**Problem details:** Return the full listing exactly as it is written.

··· Collected data ···

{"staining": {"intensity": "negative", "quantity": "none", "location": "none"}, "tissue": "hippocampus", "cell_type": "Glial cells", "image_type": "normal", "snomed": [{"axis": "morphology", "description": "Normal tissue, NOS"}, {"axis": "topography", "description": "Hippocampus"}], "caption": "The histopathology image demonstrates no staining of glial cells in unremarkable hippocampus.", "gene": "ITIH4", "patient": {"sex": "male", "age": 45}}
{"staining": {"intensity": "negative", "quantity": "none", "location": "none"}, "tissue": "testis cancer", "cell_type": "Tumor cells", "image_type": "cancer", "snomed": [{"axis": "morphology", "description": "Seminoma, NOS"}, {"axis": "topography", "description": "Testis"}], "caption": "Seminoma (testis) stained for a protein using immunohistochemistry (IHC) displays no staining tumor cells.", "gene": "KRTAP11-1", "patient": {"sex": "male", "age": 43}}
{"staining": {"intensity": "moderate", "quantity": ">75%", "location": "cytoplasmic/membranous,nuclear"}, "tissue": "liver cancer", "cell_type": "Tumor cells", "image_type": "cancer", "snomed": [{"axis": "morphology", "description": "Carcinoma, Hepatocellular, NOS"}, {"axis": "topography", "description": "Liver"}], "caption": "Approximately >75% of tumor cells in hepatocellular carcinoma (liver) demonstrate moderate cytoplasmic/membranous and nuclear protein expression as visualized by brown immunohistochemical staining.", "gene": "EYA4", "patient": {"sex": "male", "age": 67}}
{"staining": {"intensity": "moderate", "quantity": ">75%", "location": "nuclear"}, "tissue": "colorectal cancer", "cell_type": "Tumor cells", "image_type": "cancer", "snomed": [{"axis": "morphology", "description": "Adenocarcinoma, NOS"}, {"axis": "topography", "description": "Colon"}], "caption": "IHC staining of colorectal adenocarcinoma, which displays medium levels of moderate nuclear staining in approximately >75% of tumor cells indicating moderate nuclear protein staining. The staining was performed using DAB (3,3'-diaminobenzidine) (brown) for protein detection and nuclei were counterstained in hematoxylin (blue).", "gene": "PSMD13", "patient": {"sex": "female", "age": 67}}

···

**Output of the task:**
{"staining": {"intensity": "negative", "quantity": "none", "location": "none"}, "tissue": "hippocampus", "cell_type": "Glial cells", "image_type": "normal", "snomed": [{"axis": "morphology", "description": "Normal tissue, NOS"}, {"axis": "topography", "description": "Hippocampus"}], "caption": "The histopathology image demonstrates no staining of glial cells in unremarkable hippocampus.", "gene": "ITIH4", "patient": {"sex": "male", "age": 45}}
{"staining": {"intensity": "negative", "quantity": "none", "location": "none"}, "tissue": "testis cancer", "cell_type": "Tumor cells", "image_type": "cancer", "snomed": [{"axis": "morphology", "description": "Seminoma, NOS"}, {"axis": "topography", "description": "Testis"}], "caption": "Seminoma (testis) stained for a protein using immunohistochemistry (IHC) displays no staining tumor cells.", "gene": "KRTAP11-1", "patient": {"sex": "male", "age": 43}}
{"staining": {"intensity": "moderate", "quantity": ">75%", "location": "cytoplasmic/membranous,nuclear"}, "tissue": "liver cancer", "cell_type": "Tumor cells", "image_type": "cancer", "snomed": [{"axis": "morphology", "description": "Carcinoma, Hepatocellular, NOS"}, {"axis": "topography", "description": "Liver"}], "caption": "Approximately >75% of tumor cells in hepatocellular carcinoma (liver) demonstrate moderate cytoplasmic/membranous and nuclear protein expression as visualized by brown immunohistochemical staining.", "gene": "EYA4", "patient": {"sex": "male", "age": 67}}
{"staining": {"intensity": "moderate", "quantity": ">75%", "location": "nuclear"}, "tissue": "colorectal cancer", "cell_type": "Tumor cells", "image_type": "cancer", "snomed": [{"axis": "morphology", "description": "Adenocarcinoma, NOS"}, {"axis": "topography", "description": "Colon"}], "caption": "IHC staining of colorectal adenocarcinoma, which displays medium levels of moderate nuclear staining in approximately >75% of tumor cells indicating moderate nuclear protein staining. The staining was performed using DAB (3,3'-diaminobenzidine) (brown) for protein detection and nuclei were counterstained in hematoxylin (blue).", "gene": "PSMD13", "patient": {"sex": "female", "age": 67}}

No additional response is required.